Do you not imagine sometimes, when dusk wanders through the house, that here, alongside us, lies another plane, where we lead entirely different lives . . .
She felt cold, so cold. “Paul. Do you ever feel that there is more to life than we can see, near us but just out of reach?”

“You mean like ghosts? Or . . . angels or something?”

“No, nothing so obvious. Just . . . I never tried putting it into words before, but . . . When I was younger, I sometimes felt that, just below the surface of ordinary things, there was another, secret layer of—well, not magic exactly, but forces of the universe ran deeper there, or things were brighter and had their true names, or . . . or something like that. And if you were special enough to see into that other, hidden place through the veneer of here and now, a little of its light would be yours to keep. Sort of like wishes being granted if you found the secret words with which to ask. Except sometimes you forgot it wasn’t just a child’s game, sometimes you wished for things that weren’t . . .”

She stopped, inarticulate with guilt, confused by the remnants of a half-remembered dream. The silence between them swelled
with the gauze of curtains blown into the kitchen on the breath of a sudden light breeze. In the street below, a blushing rain of petals fluttered down to the sidewalks.

“I’m not sure I follow. Everyone is special in some way. And—forgive me for being blunt—but I don’t believe in mystical mumbo-jumbo. Here is here. Now is now. Do unto others as you would have them do unto you. End of story.” He sounded almost hostile. After a pause, he added, his tone softening, “I’m sorry about John.”

“It was a long time ago,” she said, not looking at him. “I don’t really know what I’m saying. You just took me by surprise. It’s . . . very sad. I don’t want to talk about it anymore.”

“Of course. Here.” He splashed more wine into her glass. “Dinner will be ready in fifteen minutes.”

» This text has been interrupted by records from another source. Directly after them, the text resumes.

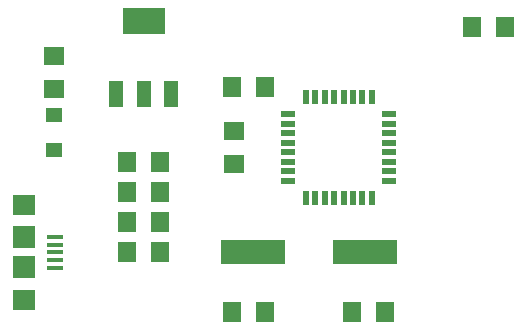
<source format=gtp>
G75*
%MOIN*%
%OFA0B0*%
%FSLAX25Y25*%
%IPPOS*%
%LPD*%
%AMOC8*
5,1,8,0,0,1.08239X$1,22.5*
%
%ADD10R,0.06299X0.07087*%
%ADD11R,0.07087X0.06299*%
%ADD12R,0.05512X0.04724*%
%ADD13R,0.05000X0.02200*%
%ADD14R,0.02200X0.05000*%
%ADD15R,0.05512X0.01378*%
%ADD16R,0.07480X0.07087*%
%ADD17R,0.07480X0.07480*%
%ADD18R,0.21654X0.07874*%
%ADD19R,0.04800X0.08800*%
%ADD20R,0.14173X0.08661*%
D10*
X0049988Y0041000D03*
X0061012Y0041000D03*
X0061012Y0051000D03*
X0049988Y0051000D03*
X0049988Y0061000D03*
X0061012Y0061000D03*
X0061012Y0071000D03*
X0049988Y0071000D03*
X0084988Y0096000D03*
X0096012Y0096000D03*
X0164988Y0116000D03*
X0176012Y0116000D03*
X0136012Y0021000D03*
X0124988Y0021000D03*
X0096012Y0021000D03*
X0084988Y0021000D03*
D11*
X0085500Y0070488D03*
X0085500Y0081512D03*
X0025500Y0095488D03*
X0025500Y0106512D03*
D12*
X0025500Y0086906D03*
X0025500Y0075094D03*
D13*
X0103600Y0074425D03*
X0103600Y0077575D03*
X0103600Y0080724D03*
X0103600Y0083874D03*
X0103600Y0087024D03*
X0103600Y0071276D03*
X0103600Y0068126D03*
X0103600Y0064976D03*
X0137400Y0064976D03*
X0137400Y0068126D03*
X0137400Y0071276D03*
X0137400Y0074425D03*
X0137400Y0077575D03*
X0137400Y0080724D03*
X0137400Y0083874D03*
X0137400Y0087024D03*
D14*
X0131524Y0092900D03*
X0128374Y0092900D03*
X0125224Y0092900D03*
X0122075Y0092900D03*
X0118925Y0092900D03*
X0115776Y0092900D03*
X0112626Y0092900D03*
X0109476Y0092900D03*
X0109476Y0059100D03*
X0112626Y0059100D03*
X0115776Y0059100D03*
X0118925Y0059100D03*
X0122075Y0059100D03*
X0125224Y0059100D03*
X0128374Y0059100D03*
X0131524Y0059100D03*
D15*
X0025933Y0046118D03*
X0025933Y0043559D03*
X0025933Y0041000D03*
X0025933Y0038441D03*
X0025933Y0035882D03*
D16*
X0015500Y0025252D03*
X0015500Y0056748D03*
D17*
X0015500Y0046000D03*
X0015500Y0036000D03*
D18*
X0091799Y0041000D03*
X0129201Y0041000D03*
D19*
X0064600Y0093800D03*
X0055500Y0093800D03*
X0046400Y0093800D03*
D20*
X0055500Y0118201D03*
M02*

</source>
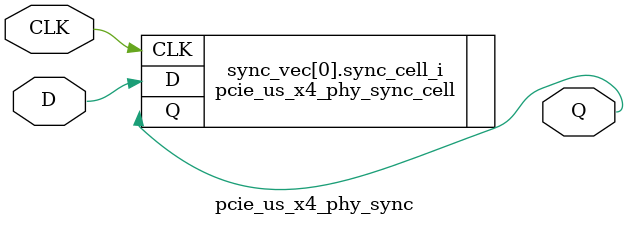
<source format=v>





`timescale 1ps / 1ps



//-------------------------------------------------------------------------------------------------
//  PHY Synchronizer Module
//-------------------------------------------------------------------------------------------------
module pcie_us_x4_phy_sync #
(
    parameter integer WIDTH = 1, 
    parameter integer STAGE = 2
)
(
    //-------------------------------------------------------------------------- 
    //  Input Ports
    //-------------------------------------------------------------------------- 
    input                               CLK,
    input       [WIDTH-1:0]             D,
    
    //-------------------------------------------------------------------------- 
    //  Output Ports
    //-------------------------------------------------------------------------- 
    output      [WIDTH-1:0]             Q
);                                                        



//--------------------------------------------------------------------------------------------------
//  Generate Synchronizer - Begin
//--------------------------------------------------------------------------------------------------
genvar i;

generate for (i=0; i<WIDTH; i=i+1) 

    begin : sync_vec

    //----------------------------------------------------------------------
    //  Synchronizer
    //----------------------------------------------------------------------
pcie_us_x4_phy_sync_cell #
    (
        .STAGE                            (STAGE)
    )    
    sync_cell_i
    (
        //------------------------------------------------------------------
        //  Input Ports
        //------------------------------------------------------------------
        .CLK                              (CLK),
        .D                                (D[i]),

        //------------------------------------------------------------------
        //  Output Ports
        //------------------------------------------------------------------
        .Q                                (Q[i])
    );
 
    end   
      
endgenerate 
//--------------------------------------------------------------------------------------------------
//  Generate - End
//--------------------------------------------------------------------------------------------------



endmodule





</source>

They talked of other things then, professors whose classes they had both attended, his job, his parents, her recent translation contract, but she was not listening to what he told her, or paying attention to what she told him, speaking mechanically, for a dark, superstitious voice muttered with increasing insistence inside her. All gifts have their price, whispered the voice. If you are indeed one of the chosen of the universe, and not just a poor deluded sap with an inflated sense of self-worth, what you ought to feel is not flattered but frightened half to death. And she knew that she was indeed frightened, deeply, irrationally frightened—frightened to leave this well-lit, solid, modern place with its polished expanses of stainless steel and its smells of good living, frightened to creep back to her underground, out-of-time life, the damp, the dark, the stillness, the solitude, the three-legged rat whom she had named Long John Silver in a reckless moment of despair, the feet always
passing by her blind, naked windows, the growing gaps of silence in her telephone conversations with her parents, the unwritten poems whose ghosts haunted her nightly, the written poems she no longer mentioned to anyone at all, the memories of her lost love shooting through the dreary fabric of her days like threads of brightly colored silk, which turned brittle and hard and drew blood if she ran them through her fingers. Hers was a small and lonely life, a rigorous servitude in preparation for a bigger life, as she tried to see it; yet now, just beneath the thinning fabric of her existence, she sensed an invisible roiling of vast, terrifying, dangerous things—things that would play with you if you pleased them, things that would kill you if you proved a disappointment.